Durante aquel último viaje la salud de Livingstone fue decayendo al punto de que se vio reducido a un "costal de huesos". En febrero de 1873 el médico se encontraba enfermo y hambriento, infeliz y aterido. Cosa característica en él, todo ello no le impidió observar las costumbres de la sialfu, hormiga roja conocida como "arriera", que se encaramaba en muchedumbres sobre él y lo picaba tan vorazmente que ya semejaba una víctima de la viruela. Sin darse tiempo a compadecerse de sus sufrimientos, tomó cuidadosa nota : "La hormiga arriera está provista de mandíbulas curvadas como una hoz, y con extremos afilados como una aguja..."
La mañana del primero de mayo de 1873 sus criados africanos entraron en la choza de Livingstone, en Chitambo, y lo encontraron arrodillado junto a su cama: la muerte lo había sorprendido orando. Tenía apenas 60 años de edad, pero parecía un anciano decrépito.
Susi y Chuma, dos de sus sirvientes, querían a toda costa enviar el cuerpo del gran hombre a Inglaterra; pero ¿cómo transportar el cadáver en un trayecto de 2400 kilómetros hasta Zanzíbar?
Los dos fieles servidores le extrajeron las vísceras; sepultaron el corazón al pie de un árbol, en suelo africano, como Livingstone habría querido. Luego embalsamaron el cadáver con sal y coñac, lo tendieron a secar al sol durante 14 días y por último lo envolvieron como un fardo de calicó. Los restos del médico hicieron en esta forma su largo viaje a través de África.
Aquel fardo tardó 11 meses en llegar a Inglaterra. Los funcionarios ingleses se sintieron consternados: ¿sería aquello realmente el cadáver del famoso explorador? Tras consultar a sir William Fergusson, eminente facultativo, se practicó una autopsia de comprobación.

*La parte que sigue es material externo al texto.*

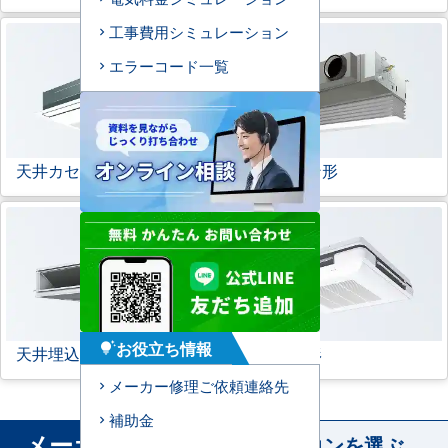
工事費用シミュレーション
エラーコード一覧
天井カセット形
1方向
ビルトイン形
お役立ち情報
tips_and_updates
天井埋込ダクト形
天吊自在形
メーカー修理ご依頼連絡先
補助金
メーカー
から業務用エアコンを選ぶ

Fergusson recordaba la descripción de Livingstone de la herida que le causó el león, unos 30 años antes, y escribió: "A la primera mirada al brazo izquierdo del cadáver mis dudas se disiparon; con esto, y después de un examen más detenido, estuve seguro de identificar los restos mortales de uno de los seres más eminentes que ha dado la humanidad: David Livingstone".

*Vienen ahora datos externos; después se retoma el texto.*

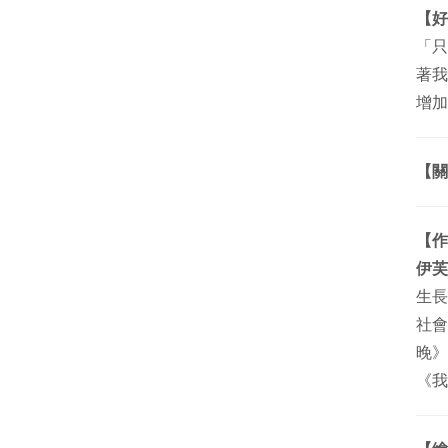
【好
「只
著我
增
【關
【作
伊芙
生長
社會
晚》
《我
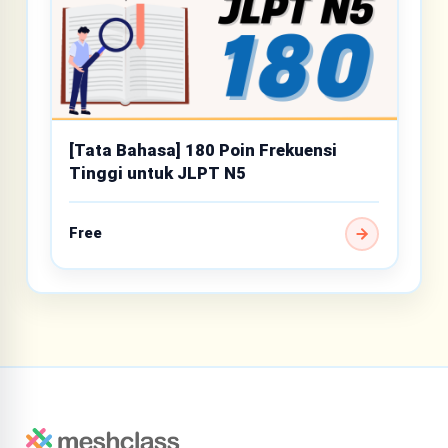
[Tata Bahasa] 180 Poin Frekuensi
Tinggi untuk JLPT N5
Free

Se le dio sepultura en la abadía de Westminster con toda pompa y circunstancia. En su tumba se lee este epitafio:
Aquí reposan,
traídos por manos amigas
a través de tierras y mares,
los restos mortales de
David Livingstone,
misionero, explorador,
filántropo.
Falta allí el título que le ganó haber logrado salvar la vida a millares de africanos: El Eminentísimo Doctor Livingstone.